Netanyahu says he ‘will not allow’ Palestinian Authority to rule Gaza

JERUSALEM.- The prime minister of israel, Benjamin Netanyahuassured this Saturday that he will not allow the Palestinian National Authority (PNA), which governs small parts of Occupied West Bankcontrol the Gaza Strip once Israeli troops eliminate the Hamas militant group.

I will not make the mistake of allowing the PA to rule in Gazait’s going to be the same” as Hamas, the president said in a televised press conference, in which he advocated for “a new vision, a change” in the Palestinian enclave, which involves “Israeli security and control.”

“Are we going to reinstate the same entity in Gaza that has not been reformed? Is that what our best friends are advising us? I think differently,” he added.

The United States, Israel’s main partner and defender of the creation of a palestinian statehas advocated for unification of Gaza and the West Bank under PA government once the war ends, but Netanyahu rejects that possibility, arguing that the ANP and Hamas have in common “the ideology that denies the existence of Israel.”
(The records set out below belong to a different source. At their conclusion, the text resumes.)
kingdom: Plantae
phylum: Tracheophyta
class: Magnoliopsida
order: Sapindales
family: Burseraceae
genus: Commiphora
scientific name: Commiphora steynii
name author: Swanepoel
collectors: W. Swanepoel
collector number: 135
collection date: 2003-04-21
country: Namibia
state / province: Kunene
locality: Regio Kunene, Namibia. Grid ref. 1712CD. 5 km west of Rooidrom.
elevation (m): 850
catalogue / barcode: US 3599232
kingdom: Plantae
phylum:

The United States also joins an increasingly stronger international pressure for a ceasefire in the war against Hamas, which began on October 7. Since then, Israeli bombings have left thousands of Palestinians dead, injured and displaced in the Gaza Strip.

“We are certainly feeling international pressure, I won’t deny it, but since the war started I have created international space against this pressure, I talk to dozens of leaders every day (…) We don’t always agree, but at the end of the day “It is our war, we are the ones who decide,” Netanyahu stressed.


For the prime minister, the war waged by his troops “is justified” and should not stop until it achieves its three objectives: recovering all the hostages, destroying Hamas and ensuring that the Islamist group will not again be a threat to Israel.

“There is no way to achieve these objectives without winning and there is no way to win without a ground (military) presence,” he said.

The war broke out on October 7 after a Hamas attack that included the launching of thousands of rockets towards Israel and the infiltration of some 3,000 militiamen who killed some 1,200 people, according to Israel’s count, and kidnapped another 240 in Israeli villages (kibbutz) near the Strip.

Since then, Israeli forces maintained a relentless offensive by air, land and sea about the Palestinian enclave that has left more than 15 thousand dead, some 6 thousand people under the rubble and almost two million displaced people living in the middle of a serious humanitarian crisis

On Friday, Israel and Hamas broke a seven-day truce that had been negotiated by Qatar, Egypt and the United States, which included the release of 105 hostages kidnapped by the Islamist group in exchange for 240 Palestinians imprisoned in Israeli jails.